## TASK DESCRIPTION
Each entry must be given again exactly; images do not belong in the copy.

## SUPPLIED RECORDS
--- START ---
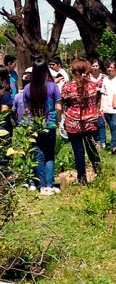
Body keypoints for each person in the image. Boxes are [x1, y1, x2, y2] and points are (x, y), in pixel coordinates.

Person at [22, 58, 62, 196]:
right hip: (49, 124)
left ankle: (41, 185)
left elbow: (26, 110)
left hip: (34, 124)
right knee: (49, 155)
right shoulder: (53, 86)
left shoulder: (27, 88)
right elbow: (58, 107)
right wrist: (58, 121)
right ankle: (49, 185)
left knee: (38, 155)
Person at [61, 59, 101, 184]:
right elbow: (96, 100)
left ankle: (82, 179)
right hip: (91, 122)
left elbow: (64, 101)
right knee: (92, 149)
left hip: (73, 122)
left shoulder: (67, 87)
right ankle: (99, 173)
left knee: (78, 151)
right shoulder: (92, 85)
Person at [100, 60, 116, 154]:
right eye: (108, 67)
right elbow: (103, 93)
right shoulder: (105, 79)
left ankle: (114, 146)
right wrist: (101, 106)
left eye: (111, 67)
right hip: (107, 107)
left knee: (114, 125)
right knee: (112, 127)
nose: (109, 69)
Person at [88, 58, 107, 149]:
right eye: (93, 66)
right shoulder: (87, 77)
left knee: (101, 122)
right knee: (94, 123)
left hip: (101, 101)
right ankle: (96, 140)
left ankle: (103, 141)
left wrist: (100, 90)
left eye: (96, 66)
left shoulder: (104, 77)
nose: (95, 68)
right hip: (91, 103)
--- END ---
## SOLUTION BELOW
Body keypoints for each person in the image. Boxes are [x1, y1, x2, y2] and points are (x, y), in pixel coordinates.

Person at [22, 58, 62, 196]:
right hip: (49, 124)
left ankle: (41, 185)
left elbow: (26, 110)
left hip: (34, 124)
right knee: (49, 155)
right shoulder: (53, 86)
left shoulder: (27, 88)
right elbow: (58, 107)
right wrist: (58, 121)
right ankle: (49, 185)
left knee: (38, 155)
Person at [61, 59, 101, 184]:
right elbow: (96, 100)
left ankle: (82, 179)
right hip: (91, 122)
left elbow: (64, 101)
right knee: (92, 149)
left hip: (73, 122)
left shoulder: (67, 87)
right ankle: (99, 173)
left knee: (78, 151)
right shoulder: (92, 85)
Person at [100, 60, 116, 154]:
right eye: (108, 67)
right elbow: (103, 93)
right shoulder: (105, 79)
left ankle: (114, 146)
right wrist: (101, 106)
left eye: (111, 67)
right hip: (107, 107)
left knee: (114, 125)
right knee: (112, 127)
nose: (109, 69)
Person at [88, 58, 107, 149]:
right eye: (93, 66)
right shoulder: (87, 77)
left knee: (101, 122)
right knee: (94, 123)
left hip: (101, 101)
right ankle: (96, 140)
left ankle: (103, 141)
left wrist: (100, 90)
left eye: (96, 66)
left shoulder: (104, 77)
nose: (95, 68)
right hip: (91, 103)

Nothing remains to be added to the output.